The U.S. economy is on the brink of a recession, according to Mark Zandi, chief economist at Moody’s Analytics. More than half of industries are currently shedding workers, a sign that has accompanied past recessions. “The start of a recession is often not clear until after the fact,” Zandi said.
The National Bureau of Economic Research officially determines when recessions begin and end based on indicators like personal income, employment, consumer spending, sales, and industrial production. Payroll employment data is a key indicator. “If payroll employment declines for more than a month consecutively, it would signal a downturn,” Zandi explained.

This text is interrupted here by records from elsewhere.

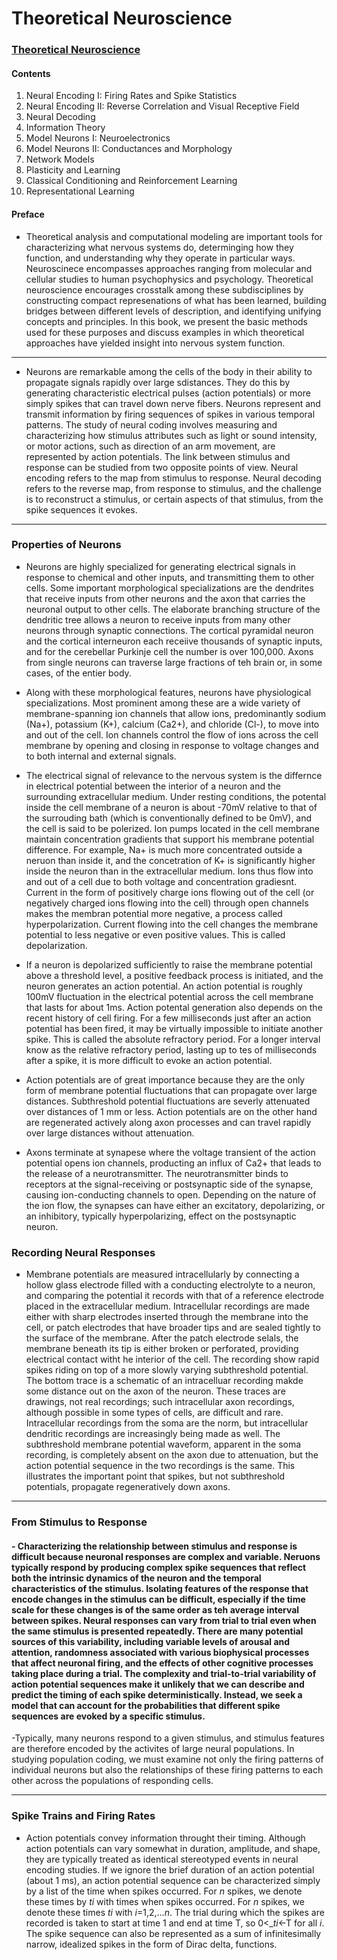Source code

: # Theoretical Neuroscience
### [Theoretical Neuroscience](https://boulderschool.yale.edu/sites/default/files/files/DayanAbbott.pdf)
#### Contents

1. Neural Encoding I: Firing Rates and Spike Statistics 
2. Neural Encoding II: Reverse Correlation and Visual Receptive Field
3. Neural Decoding
4. Information Theory
5. Model Neurons I: Neuroelectronics
6. Model Neurons II: Conductances and Morphology
7. Network Models
8. Plasticity and Learning
9. Classical Conditioning and Reinforcement Learning
10. Representational Learning
#### Preface
- Theoretical analysis and computational modeling are important tools for characterizing what nervous systems do, determinging how they function, and understanding why they operate in particular ways. Neuroscinece encompasses approaches ranging from molecular and cellular studies to human psychophysics and psychology. Theoretical neuroscience encourages crosstalk among these subdisciplines by constructing compact represenations of what has been learned, building bridges between different levels of description, and identifying unifying concepts and principles. In this book, we present the basic methods used for these purposes and discuss examples in which theoretical approaches have yielded insight into nervous system function.   

---

- Neurons are remarkable among the cells of the body in their ability to propagate signals  rapidly over large sdistances. They do this by generating characteristic electrical pulses (action potentials) or more simply spikes that can travel down nerve fibers. Neurons represent and transmit information by firing sequences of spikes in various temporal patterns. The study of neural coding involves measuring and characterizing how stimulus attributes such as light or sound intensity, or motor actions, such as direction of an arm movement, are represented by action potentials. The link between stimulus and response can be studied from two opposite points of view. Neural encoding refers to the map from stimulus to response. Neural decoding refers to the reverse map, from response to stimulus, and the challenge is to reconstruct a stimulus, or certain aspects of that stimulus, from the spike sequences it evokes. 

---

### Properties of Neurons

- Neurons are highly specialized for generating electrical signals in response to chemical and other inputs, and transmitting them to other cells. Some important morphological specializations are the dendrites that receive inputs from other neurons and the axon that carries the neuronal output to other cells. The elaborate branching structure of the dendritic tree allows a neuron to receive inputs from many other neurons through synaptic connections. The cortical pyramidal neuron and the cortical interneuron each receiive thousands of synaptic inputs, and for the cerebellar Purkinje cell the number is over 100,000. Axons from single neurons can traverse large fractions of teh brain or, in some cases, of the entier body.

- Along with these morphological features, neurons have physiological specializations. Most prominent among these are a wide variety of membrane-spanning ion channels that allow ions, predominantly sodium (Na+), potassium (K+), calcium (Ca2+), and chloride (Cl-), to move into and out of the cell. Ion channels control the flow of ions across the cell membrane by opening and closing in response to voltage changes and to both internal and external signals.

- The electrical signal of relevance to the nervous system is the differnce in electrical potential between the interior of a neuron and the surrounding extracellular medium. Under resting conditions, the potental inside the cell membrane of a neuron is about -70mV relative to that of the surrouding bath (which is conventionally defined to be 0mV), and the cell is said to be polerized. Ion pumps located in the cell membrane maintain concentration gradients that support his membrane potential difference. For example, Na+ is much more concentrated outside a neruon than inside it, and the concetration of K+ is significantly higher inside the neuron than in the extracellular medium. Ions thus flow into and out of a cell due to both voltage and concentration gradiesnt. Current in the form of positively charge ions flowing out of the cell (or negatively charged ions flowing into the cell) through open channels makes the membran potential more negative, a process called hyperpolarization. Current flowing into the cell changes the membrane potential to less negative or even positive values. This is called depolarization.

- If a neuron is depolarized sufficiently to raise the membrane potential above a threshold level, a positive feedback process is initiated, and the neuron generates an action potential. An action potential is roughly 100mV fluctuation in the electrical potential across the cell membrane that lasts for about 1ms. Action potental generation also depends on the recent history of cell firing. For a few milliseconds just after an action potential has been fired, it may be virtually impossible to initiate another spike. This is called the absolute refractory period. For a longer interval know as the relative refractory period, lasting up to tes of milliseconds after a spike, it is more difficult to evoke an action potential.

- Action potentials are of great importance because they are the only form of membrane potential fluctuations that can propagate over large distances. Subthreshold potential fluctuations are severly attenuated over distances of 1 mm or less. Action potentials are on the other hand are regenerated actively along axon processes and can travel rapidly over large distances without attenuation.
- Axons terminate at synapese where the voltage transient of the action potential opens ion channels, producting an influx of Ca2+ that leads to the release of a neurotransmitter. The neurotransmitter binds to receptors at the signal-receiving or postsynaptic side of the synapse, causing ion-conducting channels to open. Depending on the nature of the ion flow, the synapses can have either an excitatory, depolarizing, or an inhibitory, typically hyperpolarizing, effect on the postsynaptic neuron.

### Recording Neural Responses

- Membrane potentials are measured intracellularly by connecting a hollow glass electrode filled with a conducting electrolyte to a neuron, and comparing the potential it records with that of a reference electrode placed in the extracellular medium. Intracellular recordings are made either with sharp electrodes inserted through the membrane into the cell, or patch electrodes that have broader tips and are sealed tightly to the surface of the membrane. After the patch electrode selals, the membrane beneath its tip is either broken or perforated, providing electrical contact witht he interior of the cell. The recording show rapid spikes riding on top of a more slowly varying subthreshold potential. The bottom trace is a schematic of an intracelluar recording makde some distance out on the axon of the neuron. These traces are drawings, not real recordings; such intracellular axon recordings, although possible in some types of cells, are difficult and rare. Intracellular recordings from the soma are the norm, but intracellular dendritic recordings are increasingly being made as well. The subthreshold membrane potential waveform, apparent in the soma recording, is completely absent on the axon due to attenuation, but the action potential sequence in the two recordings is the same. This illustrates the important point that spikes, but not subthreshold potentials, propagate regeneratively down axons.

---

### From Stimulus to Response

#### - Characterizing the relationship between stimulus and response is difficult because neuronal responses are complex and variable. Neruons typically respond by producing complex spike sequences that reflect both the intrinsic dynamics of the neuron and the temporal characteristics of the stimulus. Isolating features of the response that encode changes in the stimulus can be difficult, especially if the time scale for these changes is of the same order as teh average interval between spikes. Neural responses can vary from trial to trial even when the same stimulus is presented repeatedly. There are many potential sources of this variability, including variable levels of arousal and attention, randomness associated with various biophysical processes that affect neuronal firing, and the effects of other cognitive processes taking place during a trial. The complexity and trial-to-trial variability of action potential sequences make it unlikely that we can describe and predict the timing of each spike deterministically. Instead, we seek a model that can account for the probabilities that different spike sequences are evoked by a specific stimulus.

-Typically, many neurons respond to a given stimulus, and stimulus features are therefore encoded by the activites of large neural populations. In studying population coding, we must examine not only the firing patterns of individual neurons but also the relationships of these firing patterns to each other across the populations of responding cells.

---
### Spike Trains and Firing Rates

- Action potentials convey information throught their timing. Although action potentials can vary somewhat in duration, amplitude, and shape, they are typically treated as identical stereotyped events in neural encoding studies. If we ignore the brief duration of an action potential (about 1 ms), an action potential sequence can be characterized simply by a list of the time when spikes occurred. For *n* spikes, we denote these times by *ti* with times when spikes occurred. For *n* spikes, we denote these times *ti* with *i*=1,2,...*n*. The trial during which the spikes are recorded is taken to start at time 1 and end at time T, so 0<_*ti*<-T for all *i*. The spike sequence can also be represented as a sum of infinitesimally narrow, idealized spikes in the form of Dirac delta, functions.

While employment hasn’t started falling yet, it has barely grown since May. July data showed over 53% of industries were cutting jobs, with only healthcare meaningfully adding to payrolls. Downward revisions to recent job counts have raised concern.
May’s employment gain was revised down from 144,000 to 19,000, and June’s from 147,000 to 14,000.
Job cuts signal likely economic downturn
Average monthly job growth over the past three months is around 35,000, well below forecasts of 100,000.
Zandi noted that at economic turning points like recessions, data revisions often become larger and more frequent. Federal Reserve Governor Lisa Cook agreed, saying significant revisions are “typical of turning points.”
Projections still indicate economic growth, with a third-quarter forecast of 2.5%, up from 2.1% the previous week but below the 3% growth in the second quarter. There are no signs of mass layoffs, as jobless claims haven’t spiked and the unemployment rate remains stable between 4% and 4.2% over the past year.
However, Zandi cautioned against relying on the jobless rate as a recession indicator due to structural labor market issues. A sustained decline in jobs lasting several months would mark a recession, Zandi emphasized. “We aren’t there yet, and we are thus not in a recession.
However, economic policies weighing on the economy are unlikely to lift soon, making a turnaround increasingly improbable.”
Some analysts blame the labor market slowdown on weak demand, while others point to supply constraints from immigration policies. Sectors outside health and education have stalled, and the average workweek remains below 2019 levels, indicating weaker business demand for labor. In sum, the U.S. economy shows no definitive signs of recession yet, but widespread job cuts across industries and repeated downward revisions to job growth suggest a downturn could be near.